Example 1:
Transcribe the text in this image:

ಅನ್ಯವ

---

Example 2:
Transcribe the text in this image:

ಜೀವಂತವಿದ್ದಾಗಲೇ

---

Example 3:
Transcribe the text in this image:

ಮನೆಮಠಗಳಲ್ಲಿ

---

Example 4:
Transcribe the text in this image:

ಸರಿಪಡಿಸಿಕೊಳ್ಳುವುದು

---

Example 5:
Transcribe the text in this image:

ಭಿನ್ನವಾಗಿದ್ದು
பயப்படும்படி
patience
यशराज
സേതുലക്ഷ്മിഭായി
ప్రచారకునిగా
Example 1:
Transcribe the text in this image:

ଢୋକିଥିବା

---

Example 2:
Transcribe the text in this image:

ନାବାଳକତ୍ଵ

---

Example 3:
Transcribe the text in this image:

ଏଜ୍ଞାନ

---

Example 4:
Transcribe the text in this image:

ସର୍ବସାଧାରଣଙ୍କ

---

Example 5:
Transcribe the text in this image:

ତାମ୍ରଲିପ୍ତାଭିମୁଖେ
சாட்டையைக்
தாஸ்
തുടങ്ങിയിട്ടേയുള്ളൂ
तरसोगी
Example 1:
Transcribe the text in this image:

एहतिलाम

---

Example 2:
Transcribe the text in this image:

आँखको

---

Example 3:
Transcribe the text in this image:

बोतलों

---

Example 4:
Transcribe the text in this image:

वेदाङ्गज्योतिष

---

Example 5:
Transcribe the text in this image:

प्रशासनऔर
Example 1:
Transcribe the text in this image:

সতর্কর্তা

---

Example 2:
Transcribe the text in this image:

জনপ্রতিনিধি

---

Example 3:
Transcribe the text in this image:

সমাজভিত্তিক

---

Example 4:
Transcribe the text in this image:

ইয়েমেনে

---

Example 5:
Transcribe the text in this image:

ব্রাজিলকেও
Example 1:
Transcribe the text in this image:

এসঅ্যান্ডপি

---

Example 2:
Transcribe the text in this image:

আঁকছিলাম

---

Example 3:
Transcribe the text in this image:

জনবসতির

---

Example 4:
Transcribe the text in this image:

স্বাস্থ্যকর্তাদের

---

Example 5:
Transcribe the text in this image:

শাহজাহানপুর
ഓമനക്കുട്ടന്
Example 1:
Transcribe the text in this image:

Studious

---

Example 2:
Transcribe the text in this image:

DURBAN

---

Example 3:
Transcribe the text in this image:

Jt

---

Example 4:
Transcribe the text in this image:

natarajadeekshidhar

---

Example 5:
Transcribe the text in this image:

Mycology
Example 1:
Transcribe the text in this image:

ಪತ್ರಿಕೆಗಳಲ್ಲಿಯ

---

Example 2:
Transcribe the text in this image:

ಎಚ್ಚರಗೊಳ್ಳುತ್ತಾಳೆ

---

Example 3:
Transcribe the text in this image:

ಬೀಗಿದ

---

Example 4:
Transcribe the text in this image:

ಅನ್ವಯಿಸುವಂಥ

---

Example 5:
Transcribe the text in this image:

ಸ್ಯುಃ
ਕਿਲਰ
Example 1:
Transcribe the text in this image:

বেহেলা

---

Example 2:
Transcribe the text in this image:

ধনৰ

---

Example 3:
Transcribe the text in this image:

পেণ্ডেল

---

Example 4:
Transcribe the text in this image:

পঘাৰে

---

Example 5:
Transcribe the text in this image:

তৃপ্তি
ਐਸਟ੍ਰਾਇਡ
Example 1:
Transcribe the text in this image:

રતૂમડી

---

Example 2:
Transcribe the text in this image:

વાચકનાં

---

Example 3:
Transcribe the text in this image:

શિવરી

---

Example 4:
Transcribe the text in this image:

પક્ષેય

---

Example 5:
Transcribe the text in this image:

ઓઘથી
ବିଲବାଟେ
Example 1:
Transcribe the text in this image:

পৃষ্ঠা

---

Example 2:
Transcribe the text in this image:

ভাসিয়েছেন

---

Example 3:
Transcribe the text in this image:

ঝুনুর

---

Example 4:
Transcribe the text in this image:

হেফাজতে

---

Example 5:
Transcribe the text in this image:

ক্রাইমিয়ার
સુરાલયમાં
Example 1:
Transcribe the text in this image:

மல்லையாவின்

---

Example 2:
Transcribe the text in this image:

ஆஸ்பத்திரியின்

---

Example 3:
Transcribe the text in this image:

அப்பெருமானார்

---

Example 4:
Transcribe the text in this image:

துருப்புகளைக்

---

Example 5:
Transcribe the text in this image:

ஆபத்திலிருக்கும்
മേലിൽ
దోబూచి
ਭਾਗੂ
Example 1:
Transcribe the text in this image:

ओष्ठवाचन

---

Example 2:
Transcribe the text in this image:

**WHAT YOU WILL DO:** Each entry must appear in the reply exactly as written.

**TASK ANSWER:**
Example 1:
Transcribe the text in this image:

ಅನ್ಯವ

---

Example 2:
Transcribe the text in this image:

ಜೀವಂತವಿದ್ದಾಗಲೇ

---

Example 3:
Transcribe the text in this image:

ಮನೆಮಠಗಳಲ್ಲಿ

---

Example 4:
Transcribe the text in this image:

ಸರಿಪಡಿಸಿಕೊಳ್ಳುವುದು

---

Example 5:
Transcribe the text in this image:

ಭಿನ್ನವಾಗಿದ್ದು
பயப்படும்படி
patience
यशराज
സേതുലക്ഷ്മിഭായി
ప్రచారకునిగా
Example 1:
Transcribe the text in this image:

ଢୋକିଥିବା

---

Example 2:
Transcribe the text in this image:

ନାବାଳକତ୍ଵ

---

Example 3:
Transcribe the text in this image:

ଏଜ୍ଞାନ

---

Example 4:
Transcribe the text in this image:

ସର୍ବସାଧାରଣଙ୍କ

---

Example 5:
Transcribe the text in this image:

ତାମ୍ରଲିପ୍ତାଭିମୁଖେ
சாட்டையைக்
தாஸ்
തുടങ്ങിയിട്ടേയുള്ളൂ
तरसोगी
Example 1:
Transcribe the text in this image:

एहतिलाम

---

Example 2:
Transcribe the text in this image:

आँखको

---

Example 3:
Transcribe the text in this image:

बोतलों

---

Example 4:
Transcribe the text in this image:

वेदाङ्गज्योतिष

---

Example 5:
Transcribe the text in this image:

प्रशासनऔर
Example 1:
Transcribe the text in this image:

সতর্কর্তা

---

Example 2:
Transcribe the text in this image:

জনপ্রতিনিধি

---

Example 3:
Transcribe the text in this image:

সমাজভিত্তিক

---

Example 4:
Transcribe the text in this image:

ইয়েমেনে

---

Example 5:
Transcribe the text in this image:

ব্রাজিলকেও
Example 1:
Transcribe the text in this image:

এসঅ্যান্ডপি

---

Example 2:
Transcribe the text in this image:

আঁকছিলাম

---

Example 3:
Transcribe the text in this image:

জনবসতির

---

Example 4:
Transcribe the text in this image:

স্বাস্থ্যকর্তাদের

---

Example 5:
Transcribe the text in this image:

শাহজাহানপুর
ഓമനക്കുട്ടന്
Example 1:
Transcribe the text in this image:

Studious

---

Example 2:
Transcribe the text in this image:

DURBAN

---

Example 3:
Transcribe the text in this image:

Jt

---

Example 4:
Transcribe the text in this image:

natarajadeekshidhar

---

Example 5:
Transcribe the text in this image:

Mycology
Example 1:
Transcribe the text in this image:

ಪತ್ರಿಕೆಗಳಲ್ಲಿಯ

---

Example 2:
Transcribe the text in this image:

ಎಚ್ಚರಗೊಳ್ಳುತ್ತಾಳೆ

---

Example 3:
Transcribe the text in this image:

ಬೀಗಿದ

---

Example 4:
Transcribe the text in this image:

ಅನ್ವಯಿಸುವಂಥ

---

Example 5:
Transcribe the text in this image:

ಸ್ಯುಃ
ਕਿਲਰ
Example 1:
Transcribe the text in this image:

বেহেলা

---

Example 2:
Transcribe the text in this image:

ধনৰ

---

Example 3:
Transcribe the text in this image:

পেণ্ডেল

---

Example 4:
Transcribe the text in this image:

পঘাৰে

---

Example 5:
Transcribe the text in this image:

তৃপ্তি
ਐਸਟ੍ਰਾਇਡ
Example 1:
Transcribe the text in this image:

રતૂમડી

---

Example 2:
Transcribe the text in this image:

વાચકનાં

---

Example 3:
Transcribe the text in this image:

શિવરી

---

Example 4:
Transcribe the text in this image:

પક્ષેય

---

Example 5:
Transcribe the text in this image:

ઓઘથી
ବିଲବାଟେ
Example 1:
Transcribe the text in this image:

পৃষ্ঠা

---

Example 2:
Transcribe the text in this image:

ভাসিয়েছেন

---

Example 3:
Transcribe the text in this image:

ঝুনুর

---

Example 4:
Transcribe the text in this image:

হেফাজতে

---

Example 5:
Transcribe the text in this image:

ক্রাইমিয়ার
સુરાલયમાં
Example 1:
Transcribe the text in this image:

மல்லையாவின்

---

Example 2:
Transcribe the text in this image:

ஆஸ்பத்திரியின்

---

Example 3:
Transcribe the text in this image:

அப்பெருமானார்

---

Example 4:
Transcribe the text in this image:

துருப்புகளைக்

---

Example 5:
Transcribe the text in this image:

ஆபத்திலிருக்கும்
മേലിൽ
దోబూచి
ਭਾਗੂ
Example 1:
Transcribe the text in this image:

ओष्ठवाचन

---

Example 2:
Transcribe the text in this image:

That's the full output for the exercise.